## WHAT IS BEING ASKED
Only the lines in the entries below from the line with "Figure 1: Top" to the line with "Figure 3: First", both included, belong in the answer, transcribed exactly and without pictures.

Collected data entries
============================================================
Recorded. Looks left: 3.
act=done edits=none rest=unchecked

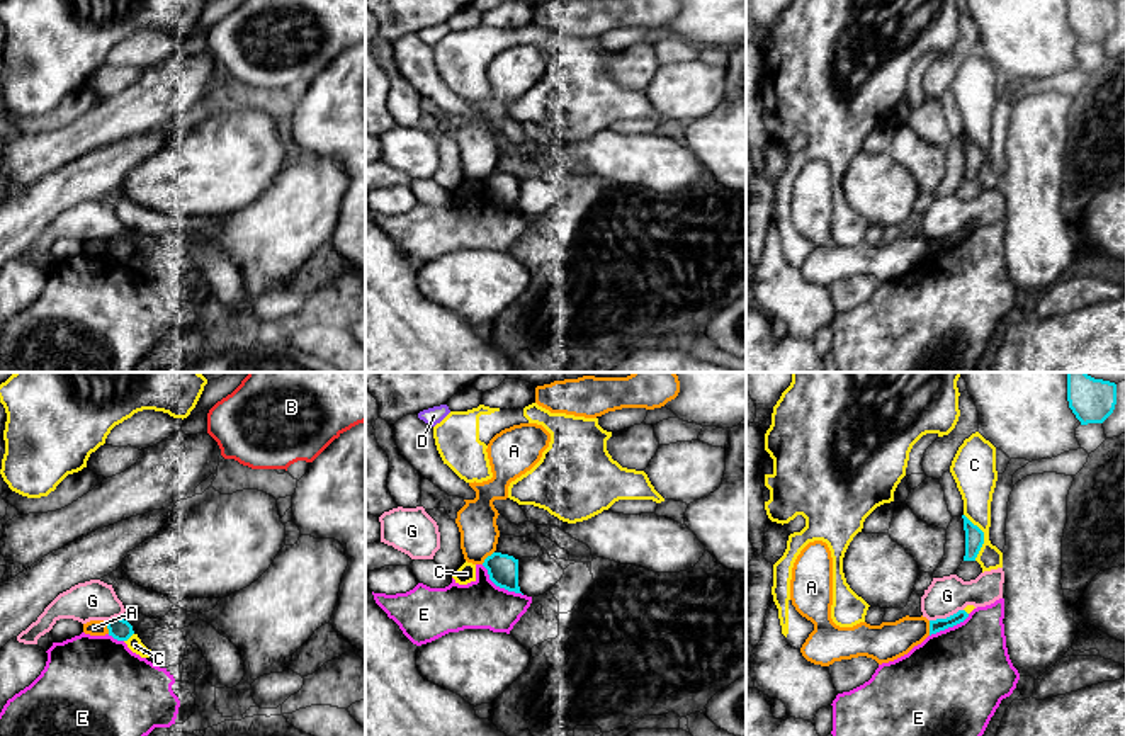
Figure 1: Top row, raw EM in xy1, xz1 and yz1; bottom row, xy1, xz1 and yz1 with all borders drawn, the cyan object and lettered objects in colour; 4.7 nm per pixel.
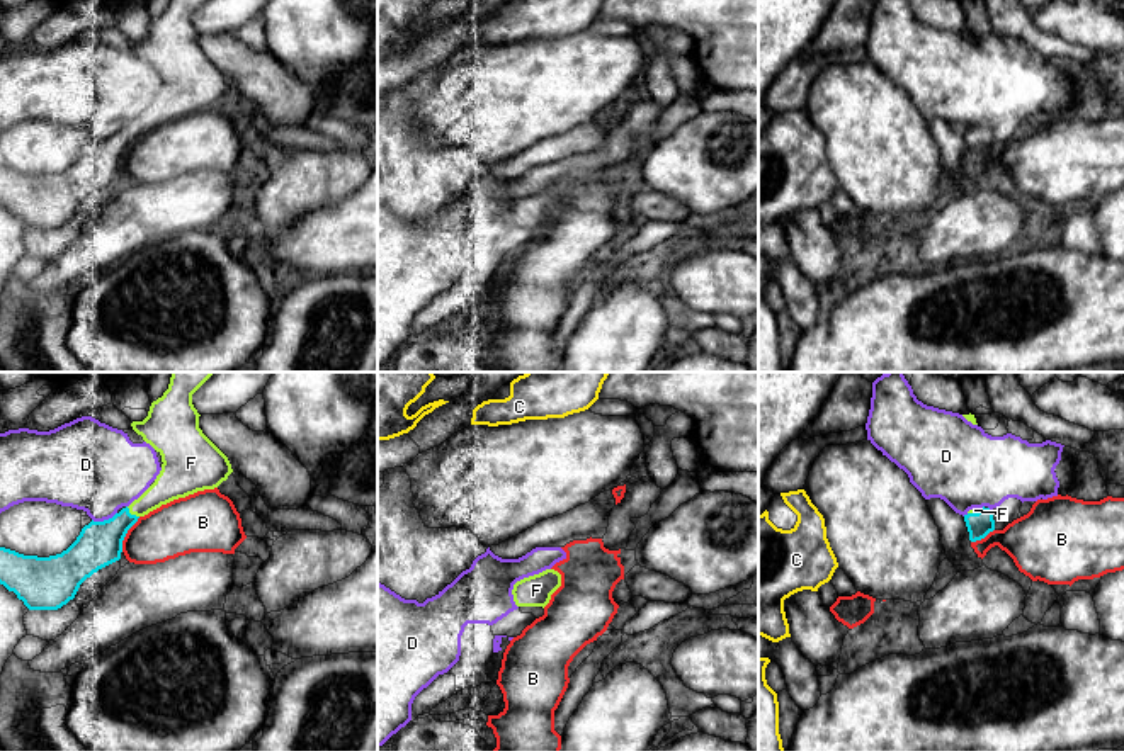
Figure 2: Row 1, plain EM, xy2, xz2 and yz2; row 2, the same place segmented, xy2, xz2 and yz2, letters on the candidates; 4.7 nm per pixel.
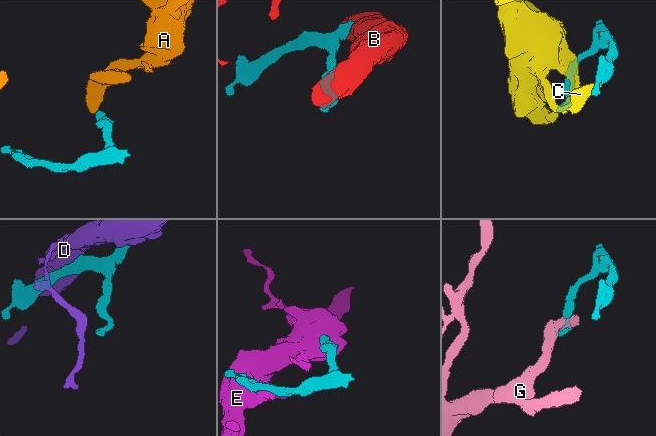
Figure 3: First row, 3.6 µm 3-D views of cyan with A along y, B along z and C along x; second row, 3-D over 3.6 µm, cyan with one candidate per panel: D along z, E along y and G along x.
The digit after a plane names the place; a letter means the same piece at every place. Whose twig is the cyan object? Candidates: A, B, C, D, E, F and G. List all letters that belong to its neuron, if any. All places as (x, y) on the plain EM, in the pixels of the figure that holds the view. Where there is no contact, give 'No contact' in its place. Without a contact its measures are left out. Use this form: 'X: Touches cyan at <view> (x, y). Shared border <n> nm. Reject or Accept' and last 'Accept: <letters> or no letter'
A: Touches cyan at yz1 (930, 247). Shared border 70 nm. Reject
B: Touches cyan at xy2 (126, 152). Shared border 190 nm. Reject
C: Touches cyan at yz1 (983, 157). Shared border 240 nm. Reject
D: Touches cyan at xy2 (104, 140). Shared border 130 nm. Reject
E: Touches cyan at xz1 (500, 206). Shared border 240 nm. Reject
F: Touches cyan at xy2 (130, 133). Shared border 80 nm. Accept
G: Touches cyan at yz1 (947, 237). Shared border 170 nm. Reject
Accept: F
============================================================
## REPLY TO THE TASK
Figure 1: Top row, raw EM in xy1, xz1 and yz1; bottom row, xy1, xz1 and yz1 with all borders drawn, the cyan object and lettered objects in colour; 4.7 nm per pixel.
Figure 2: Row 1, plain EM, xy2, xz2 and yz2; row 2, the same place segmented, xy2, xz2 and yz2, letters on the candidates; 4.7 nm per pixel.
Figure 3: First row, 3.6 µm 3-D views of cyan with A along y, B along z and C along x; second row, 3-D over 3.6 µm, cyan with one candidate per panel: D along z, E along y and G along x.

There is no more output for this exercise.